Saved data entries
====
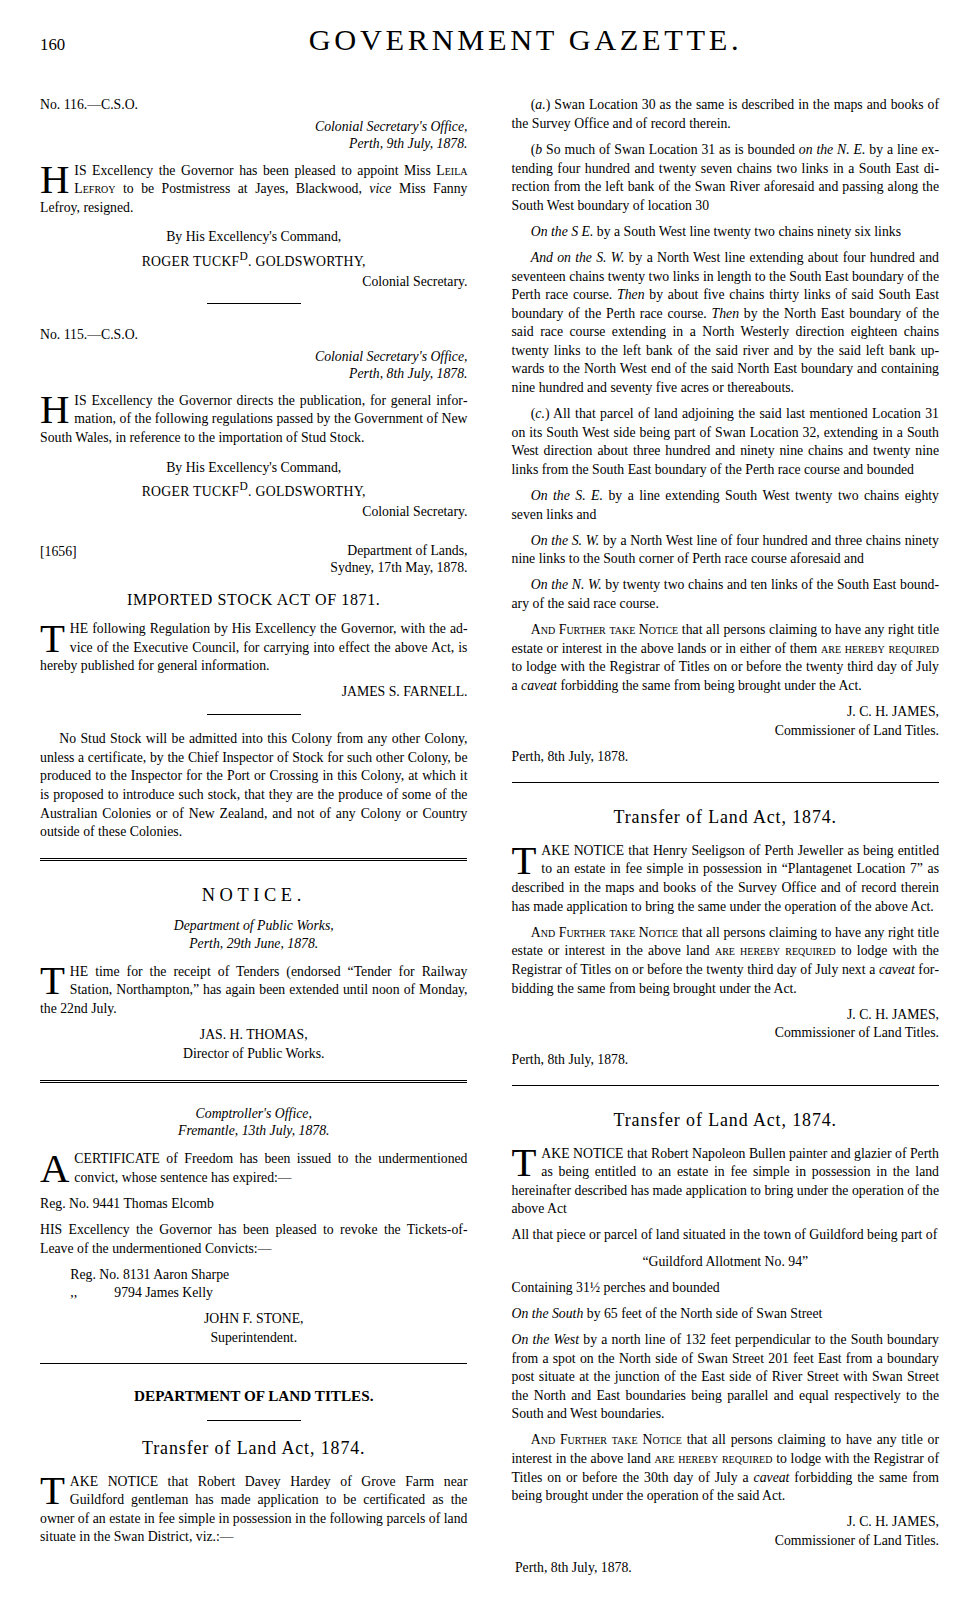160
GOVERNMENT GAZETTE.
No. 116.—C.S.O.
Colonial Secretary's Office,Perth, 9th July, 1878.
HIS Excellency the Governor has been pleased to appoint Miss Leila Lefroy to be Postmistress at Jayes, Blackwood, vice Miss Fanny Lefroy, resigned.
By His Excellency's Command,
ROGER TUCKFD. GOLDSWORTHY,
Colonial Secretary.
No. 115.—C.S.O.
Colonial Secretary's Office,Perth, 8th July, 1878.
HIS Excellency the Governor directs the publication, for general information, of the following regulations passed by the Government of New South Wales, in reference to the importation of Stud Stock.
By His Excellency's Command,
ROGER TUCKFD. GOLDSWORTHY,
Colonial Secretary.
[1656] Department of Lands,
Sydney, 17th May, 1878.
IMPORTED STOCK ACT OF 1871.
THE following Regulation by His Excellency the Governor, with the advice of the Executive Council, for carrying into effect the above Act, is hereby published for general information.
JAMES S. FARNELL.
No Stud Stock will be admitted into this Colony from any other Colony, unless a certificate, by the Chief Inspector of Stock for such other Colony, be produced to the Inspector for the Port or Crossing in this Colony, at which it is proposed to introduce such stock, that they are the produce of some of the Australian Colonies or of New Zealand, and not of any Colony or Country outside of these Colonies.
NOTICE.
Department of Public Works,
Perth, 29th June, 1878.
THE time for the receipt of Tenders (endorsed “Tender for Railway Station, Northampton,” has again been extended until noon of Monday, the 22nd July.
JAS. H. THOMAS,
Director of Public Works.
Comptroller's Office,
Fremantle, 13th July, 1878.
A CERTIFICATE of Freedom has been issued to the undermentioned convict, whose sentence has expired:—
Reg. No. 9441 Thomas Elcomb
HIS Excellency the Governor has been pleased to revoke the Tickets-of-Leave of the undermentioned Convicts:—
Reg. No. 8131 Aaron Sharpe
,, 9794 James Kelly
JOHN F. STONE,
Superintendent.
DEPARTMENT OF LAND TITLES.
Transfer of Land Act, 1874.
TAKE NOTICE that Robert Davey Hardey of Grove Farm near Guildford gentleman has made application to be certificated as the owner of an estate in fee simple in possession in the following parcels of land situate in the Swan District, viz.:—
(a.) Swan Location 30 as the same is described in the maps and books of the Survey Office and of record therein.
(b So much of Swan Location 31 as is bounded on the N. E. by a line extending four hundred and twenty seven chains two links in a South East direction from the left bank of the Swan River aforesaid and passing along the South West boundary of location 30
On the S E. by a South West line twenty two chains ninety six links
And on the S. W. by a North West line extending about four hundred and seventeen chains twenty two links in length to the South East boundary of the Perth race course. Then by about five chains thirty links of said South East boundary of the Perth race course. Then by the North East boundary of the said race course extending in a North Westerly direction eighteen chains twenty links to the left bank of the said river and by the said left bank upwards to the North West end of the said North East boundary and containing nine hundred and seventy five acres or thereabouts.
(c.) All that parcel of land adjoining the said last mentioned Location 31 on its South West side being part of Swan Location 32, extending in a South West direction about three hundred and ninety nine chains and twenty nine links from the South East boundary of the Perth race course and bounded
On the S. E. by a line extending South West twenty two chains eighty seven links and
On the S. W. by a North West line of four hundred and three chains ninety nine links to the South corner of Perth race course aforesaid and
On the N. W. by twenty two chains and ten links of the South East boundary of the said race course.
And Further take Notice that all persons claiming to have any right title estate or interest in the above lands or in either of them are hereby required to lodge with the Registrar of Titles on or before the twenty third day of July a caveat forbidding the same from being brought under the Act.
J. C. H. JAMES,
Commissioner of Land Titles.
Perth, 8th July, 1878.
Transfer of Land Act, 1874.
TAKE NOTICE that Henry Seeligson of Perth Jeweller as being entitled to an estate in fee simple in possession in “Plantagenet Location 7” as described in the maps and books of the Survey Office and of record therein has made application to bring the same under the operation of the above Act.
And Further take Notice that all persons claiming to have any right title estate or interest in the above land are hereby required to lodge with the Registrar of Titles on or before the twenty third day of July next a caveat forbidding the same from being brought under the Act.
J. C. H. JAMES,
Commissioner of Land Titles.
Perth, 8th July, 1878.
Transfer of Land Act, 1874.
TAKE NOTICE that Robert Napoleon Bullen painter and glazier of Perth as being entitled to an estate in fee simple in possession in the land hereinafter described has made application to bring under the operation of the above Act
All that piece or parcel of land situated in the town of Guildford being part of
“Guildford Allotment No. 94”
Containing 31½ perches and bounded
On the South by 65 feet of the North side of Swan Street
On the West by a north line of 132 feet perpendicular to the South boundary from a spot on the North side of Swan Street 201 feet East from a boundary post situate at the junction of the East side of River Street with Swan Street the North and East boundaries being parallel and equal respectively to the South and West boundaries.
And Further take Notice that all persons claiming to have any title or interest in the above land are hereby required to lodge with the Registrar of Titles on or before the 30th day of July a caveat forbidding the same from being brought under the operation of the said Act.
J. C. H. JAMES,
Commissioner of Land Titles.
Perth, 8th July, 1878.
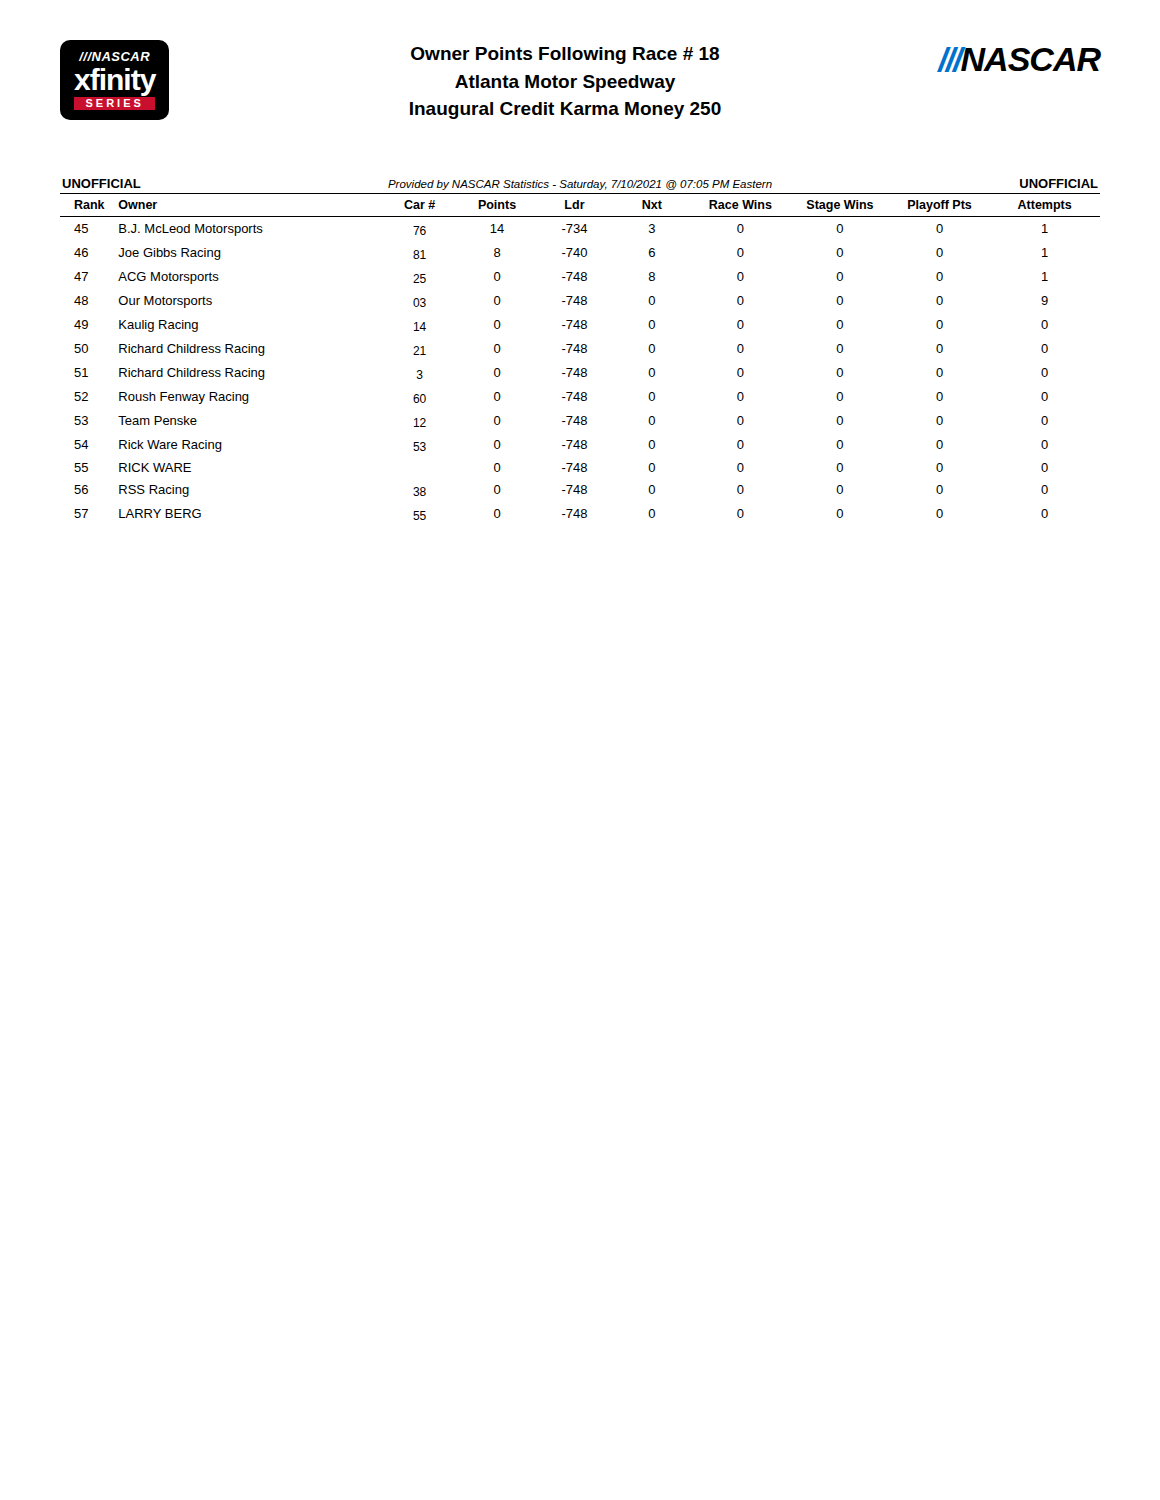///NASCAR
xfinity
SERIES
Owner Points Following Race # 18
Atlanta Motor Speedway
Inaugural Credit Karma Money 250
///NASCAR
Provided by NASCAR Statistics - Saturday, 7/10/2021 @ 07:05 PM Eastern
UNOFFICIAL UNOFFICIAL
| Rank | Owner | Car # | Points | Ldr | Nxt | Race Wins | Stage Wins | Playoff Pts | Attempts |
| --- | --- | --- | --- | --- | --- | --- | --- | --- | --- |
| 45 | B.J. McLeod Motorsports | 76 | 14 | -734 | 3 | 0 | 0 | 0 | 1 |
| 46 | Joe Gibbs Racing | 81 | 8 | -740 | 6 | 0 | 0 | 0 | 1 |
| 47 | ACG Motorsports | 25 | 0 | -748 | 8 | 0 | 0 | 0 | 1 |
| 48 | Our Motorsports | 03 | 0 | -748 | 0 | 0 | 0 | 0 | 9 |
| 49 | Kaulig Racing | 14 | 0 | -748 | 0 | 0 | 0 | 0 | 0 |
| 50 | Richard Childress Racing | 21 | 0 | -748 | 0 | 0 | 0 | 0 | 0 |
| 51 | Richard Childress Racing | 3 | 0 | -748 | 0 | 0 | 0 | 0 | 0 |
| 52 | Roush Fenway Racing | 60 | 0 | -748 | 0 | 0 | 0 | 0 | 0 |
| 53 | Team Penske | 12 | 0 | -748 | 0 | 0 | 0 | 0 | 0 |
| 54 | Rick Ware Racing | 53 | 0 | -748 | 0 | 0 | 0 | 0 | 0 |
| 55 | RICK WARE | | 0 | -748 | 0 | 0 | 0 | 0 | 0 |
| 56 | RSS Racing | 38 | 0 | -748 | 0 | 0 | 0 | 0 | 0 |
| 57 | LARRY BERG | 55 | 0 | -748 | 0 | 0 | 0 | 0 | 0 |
====
Where a line of the records above holds the word "Secretary", copy that line.

The completed task =>
Colonial Secretary's Office,Perth, 9th July, 1878.
Colonial Secretary.
Colonial Secretary's Office,Perth, 8th July, 1878.
Colonial Secretary.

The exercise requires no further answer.